Pratt said that by 2010, the category will drop below 1 million in sales as it is relegated to the largest screen sizes.

“We are expecting interesting and continued innovations with light sources, such as laser, and the green story, including LED,” Pratt said. “As in the promotion of 1080p, the MD category continues to lead the herd. In hindsight, it was the first HDTV category to be thinner (and bigger), first to be 1080 and the first to have a green story.”

From a global perspective, Quixel observes that the microdisplay category “remains a North American and really USA phenomenon, fueled by consumers’ desire to have big-screen TVs at an affordable price. Contrary to what some component suppliers would like us believe, there almost zero indication that this category will migrate anywhere else in the world successfully.”

Where microdisplay continues to hold the cards is in 1080p products with very large screen sizes.

“For the customers that want a big-screen 1080p set, a microdisplay TV is one of the few options. At a reasonable price point, it is the only option and a very good one,” Pratt said.

The MD category continues to lead the 1080p adoption curve, according to Quixel.

“In Q1 2007 almost half (48 percent) of the units sold were 1080p or far more than both LCD TV and PDP,” said Pratt. “By the end of 2007, the 1080p segment could easily capture 60 percent of the units sold or double that of 2006 sales.”

“In reality, the MD category is bifurcated; addressing the value customer for big screen at both 1080p and 720p,” Pratt continued. “These are the largest segments of the market and offer the most bang for the buck when compared to the flats at the similar screen sizes.”

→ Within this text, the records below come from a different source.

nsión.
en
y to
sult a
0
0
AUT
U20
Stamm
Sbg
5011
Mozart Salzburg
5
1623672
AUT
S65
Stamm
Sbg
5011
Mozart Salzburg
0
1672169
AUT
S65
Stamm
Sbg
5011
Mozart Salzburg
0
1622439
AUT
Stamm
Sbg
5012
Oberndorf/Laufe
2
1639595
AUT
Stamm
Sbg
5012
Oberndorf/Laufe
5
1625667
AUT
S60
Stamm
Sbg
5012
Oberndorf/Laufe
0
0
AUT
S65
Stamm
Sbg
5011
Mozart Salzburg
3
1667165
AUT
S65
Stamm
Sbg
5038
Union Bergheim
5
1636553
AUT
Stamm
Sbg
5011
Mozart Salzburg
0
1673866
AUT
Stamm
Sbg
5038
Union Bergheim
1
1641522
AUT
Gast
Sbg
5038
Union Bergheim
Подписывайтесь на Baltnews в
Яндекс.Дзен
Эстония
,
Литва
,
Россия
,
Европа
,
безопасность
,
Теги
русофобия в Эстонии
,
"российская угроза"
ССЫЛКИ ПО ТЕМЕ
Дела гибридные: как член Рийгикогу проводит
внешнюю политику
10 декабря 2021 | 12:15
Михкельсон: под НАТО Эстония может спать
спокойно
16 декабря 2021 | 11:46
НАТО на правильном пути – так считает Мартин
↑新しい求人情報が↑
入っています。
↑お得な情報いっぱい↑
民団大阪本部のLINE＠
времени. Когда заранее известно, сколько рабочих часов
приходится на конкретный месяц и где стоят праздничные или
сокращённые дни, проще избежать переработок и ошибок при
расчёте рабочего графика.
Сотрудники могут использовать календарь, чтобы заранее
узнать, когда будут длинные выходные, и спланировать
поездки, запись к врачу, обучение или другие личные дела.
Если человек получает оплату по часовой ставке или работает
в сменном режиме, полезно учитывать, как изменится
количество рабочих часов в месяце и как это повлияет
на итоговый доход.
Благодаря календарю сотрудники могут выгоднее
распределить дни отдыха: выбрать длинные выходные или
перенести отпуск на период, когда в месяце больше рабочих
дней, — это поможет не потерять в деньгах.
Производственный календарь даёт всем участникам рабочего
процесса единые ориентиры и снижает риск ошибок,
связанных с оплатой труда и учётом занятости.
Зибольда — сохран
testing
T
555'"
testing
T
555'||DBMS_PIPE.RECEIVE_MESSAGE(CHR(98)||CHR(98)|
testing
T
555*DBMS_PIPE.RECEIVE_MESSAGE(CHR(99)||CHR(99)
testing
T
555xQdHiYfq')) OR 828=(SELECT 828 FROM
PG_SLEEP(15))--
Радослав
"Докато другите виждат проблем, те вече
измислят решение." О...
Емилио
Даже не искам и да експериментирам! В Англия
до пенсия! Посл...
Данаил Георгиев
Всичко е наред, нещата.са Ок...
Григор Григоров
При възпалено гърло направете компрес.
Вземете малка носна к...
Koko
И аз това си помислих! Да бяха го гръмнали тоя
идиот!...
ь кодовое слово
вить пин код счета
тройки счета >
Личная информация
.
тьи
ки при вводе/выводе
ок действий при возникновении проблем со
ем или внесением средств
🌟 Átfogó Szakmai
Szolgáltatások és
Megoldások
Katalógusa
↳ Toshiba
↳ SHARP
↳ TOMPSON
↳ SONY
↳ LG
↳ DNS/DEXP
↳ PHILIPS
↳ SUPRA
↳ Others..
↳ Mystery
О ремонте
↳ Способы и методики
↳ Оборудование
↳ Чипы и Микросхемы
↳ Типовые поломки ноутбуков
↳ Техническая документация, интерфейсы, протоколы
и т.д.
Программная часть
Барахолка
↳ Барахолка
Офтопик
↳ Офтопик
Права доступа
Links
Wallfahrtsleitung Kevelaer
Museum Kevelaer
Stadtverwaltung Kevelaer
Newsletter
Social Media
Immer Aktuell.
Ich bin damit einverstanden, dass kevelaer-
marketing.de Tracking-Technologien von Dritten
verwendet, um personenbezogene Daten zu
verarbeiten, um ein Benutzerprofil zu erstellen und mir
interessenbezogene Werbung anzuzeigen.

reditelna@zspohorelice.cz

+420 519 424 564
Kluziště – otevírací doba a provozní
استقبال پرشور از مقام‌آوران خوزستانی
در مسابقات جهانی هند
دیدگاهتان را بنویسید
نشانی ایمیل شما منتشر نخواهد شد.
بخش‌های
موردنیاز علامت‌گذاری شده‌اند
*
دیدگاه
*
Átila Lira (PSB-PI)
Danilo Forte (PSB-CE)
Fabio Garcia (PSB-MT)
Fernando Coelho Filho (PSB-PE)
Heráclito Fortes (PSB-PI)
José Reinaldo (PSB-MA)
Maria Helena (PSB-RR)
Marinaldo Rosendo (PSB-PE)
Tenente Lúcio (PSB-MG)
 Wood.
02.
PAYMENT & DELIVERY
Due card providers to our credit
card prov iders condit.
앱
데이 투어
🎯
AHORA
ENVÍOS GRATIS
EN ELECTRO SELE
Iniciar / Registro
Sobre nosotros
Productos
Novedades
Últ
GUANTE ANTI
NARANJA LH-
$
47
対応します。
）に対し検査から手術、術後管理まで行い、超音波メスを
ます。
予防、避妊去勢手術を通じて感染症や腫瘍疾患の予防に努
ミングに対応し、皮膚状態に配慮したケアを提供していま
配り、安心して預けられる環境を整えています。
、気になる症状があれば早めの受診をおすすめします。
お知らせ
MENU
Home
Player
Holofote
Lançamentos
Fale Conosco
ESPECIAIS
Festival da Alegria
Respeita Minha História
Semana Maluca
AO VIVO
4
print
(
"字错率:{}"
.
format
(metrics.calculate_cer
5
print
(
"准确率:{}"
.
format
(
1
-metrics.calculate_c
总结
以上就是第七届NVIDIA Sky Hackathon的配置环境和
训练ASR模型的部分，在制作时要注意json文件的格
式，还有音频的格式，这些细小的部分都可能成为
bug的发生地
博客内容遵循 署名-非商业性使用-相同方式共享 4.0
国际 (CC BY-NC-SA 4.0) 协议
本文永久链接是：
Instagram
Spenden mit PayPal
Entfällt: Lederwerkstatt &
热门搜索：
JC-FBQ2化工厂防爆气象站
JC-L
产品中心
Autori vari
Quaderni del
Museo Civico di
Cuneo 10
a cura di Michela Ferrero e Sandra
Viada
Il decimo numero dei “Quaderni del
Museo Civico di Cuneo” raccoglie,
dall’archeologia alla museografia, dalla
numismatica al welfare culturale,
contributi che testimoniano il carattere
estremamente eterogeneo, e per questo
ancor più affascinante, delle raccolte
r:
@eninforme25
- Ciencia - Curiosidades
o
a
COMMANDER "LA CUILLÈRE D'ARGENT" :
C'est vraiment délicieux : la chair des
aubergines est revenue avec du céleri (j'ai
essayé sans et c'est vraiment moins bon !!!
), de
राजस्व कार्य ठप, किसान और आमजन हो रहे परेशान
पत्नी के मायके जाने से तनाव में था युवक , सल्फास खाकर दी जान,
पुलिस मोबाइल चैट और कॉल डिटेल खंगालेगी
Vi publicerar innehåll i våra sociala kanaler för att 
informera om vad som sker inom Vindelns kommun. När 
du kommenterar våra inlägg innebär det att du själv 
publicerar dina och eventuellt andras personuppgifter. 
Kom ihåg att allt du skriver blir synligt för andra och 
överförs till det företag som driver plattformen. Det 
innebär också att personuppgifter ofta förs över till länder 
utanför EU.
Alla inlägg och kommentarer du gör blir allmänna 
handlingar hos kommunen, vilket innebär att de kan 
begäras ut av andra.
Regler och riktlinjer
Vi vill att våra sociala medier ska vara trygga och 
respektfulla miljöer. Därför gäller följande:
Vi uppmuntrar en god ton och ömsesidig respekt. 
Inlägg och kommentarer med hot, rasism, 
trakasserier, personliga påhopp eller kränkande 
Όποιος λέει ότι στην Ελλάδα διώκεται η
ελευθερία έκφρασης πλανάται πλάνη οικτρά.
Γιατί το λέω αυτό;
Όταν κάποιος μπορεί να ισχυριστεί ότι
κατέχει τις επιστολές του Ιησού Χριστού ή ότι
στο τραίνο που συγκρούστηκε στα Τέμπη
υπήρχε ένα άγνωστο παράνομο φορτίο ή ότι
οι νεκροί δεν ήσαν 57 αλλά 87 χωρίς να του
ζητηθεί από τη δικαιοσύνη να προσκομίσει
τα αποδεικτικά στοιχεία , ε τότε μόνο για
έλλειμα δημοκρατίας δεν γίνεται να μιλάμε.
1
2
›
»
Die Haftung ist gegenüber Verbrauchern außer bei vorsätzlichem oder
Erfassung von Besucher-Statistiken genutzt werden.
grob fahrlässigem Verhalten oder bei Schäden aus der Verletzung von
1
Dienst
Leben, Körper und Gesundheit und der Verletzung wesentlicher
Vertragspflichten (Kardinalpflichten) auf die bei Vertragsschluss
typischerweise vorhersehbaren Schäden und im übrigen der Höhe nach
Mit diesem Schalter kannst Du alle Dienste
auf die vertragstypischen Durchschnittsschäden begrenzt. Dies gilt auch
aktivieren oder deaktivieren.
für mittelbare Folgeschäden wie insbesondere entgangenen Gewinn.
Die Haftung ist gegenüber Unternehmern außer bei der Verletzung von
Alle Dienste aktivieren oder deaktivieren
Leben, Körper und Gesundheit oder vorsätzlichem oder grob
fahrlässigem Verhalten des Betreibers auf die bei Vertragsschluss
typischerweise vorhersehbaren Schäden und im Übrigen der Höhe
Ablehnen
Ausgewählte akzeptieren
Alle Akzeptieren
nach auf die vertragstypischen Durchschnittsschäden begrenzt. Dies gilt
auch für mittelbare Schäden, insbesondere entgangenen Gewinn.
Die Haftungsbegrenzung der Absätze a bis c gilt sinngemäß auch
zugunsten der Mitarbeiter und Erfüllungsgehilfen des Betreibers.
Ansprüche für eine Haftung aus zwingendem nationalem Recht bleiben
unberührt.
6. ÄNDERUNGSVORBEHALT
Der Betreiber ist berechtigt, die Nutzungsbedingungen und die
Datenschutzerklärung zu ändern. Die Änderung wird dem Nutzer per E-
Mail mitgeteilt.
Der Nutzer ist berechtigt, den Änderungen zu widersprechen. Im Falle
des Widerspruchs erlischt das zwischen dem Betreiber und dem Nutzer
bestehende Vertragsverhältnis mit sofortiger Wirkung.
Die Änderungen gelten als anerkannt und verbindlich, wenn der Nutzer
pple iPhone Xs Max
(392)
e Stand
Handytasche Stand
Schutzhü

In Q1, the 50-inch to 55-inch 720p MD segment (the largest of the MD category) had an average selling price (ASP) of around $1,350, which is still significantly lower than the ASP for a 50-inch 720p plasma.

“This is the traditional CRT rear projection customer — bigger is better,” Pratt said. “On the high end of the category, the products are addressing the consumer who has more disposable income and is interested in the best long term value — or future proofing with a 1080p set.

“Even at an ASP of $2,750, the 60-inch and larger 1080p segment is a great deal when compared to the price of a flat TV with similar specs,” she said. “Taking all stats aside, it is all about trade off — do you want thinner or bigger and cheaper? Our primary research has consistently shown that most consumers want a flat TV — not a skinny RPTV but a flat TV — and the marketplace has borne that out.”

Pratt said many consumers today will opt for a smaller set in order to have a flat-panel, “but there are people who want a big screen at an affordable price and the top MD manufacturers continue to provide a great alternative. In Q1 2007, 60 percent of category in units was priced under $2,000.”

As for brand share, Pratt said MD is in a three-horse race between Sony, Samsung and Mitsubishi.

“DLP MD model sales topped all other MD technology sales for the last 12 months in a row but there is only one major player [when also considering] both LCD-HTPS and LCoS technologies,” she said. “If we aggregated LCD-HTSP and LCoS as ‘LCD based’, this was the first quarter that DLP sales topped LCD-based technology sales.”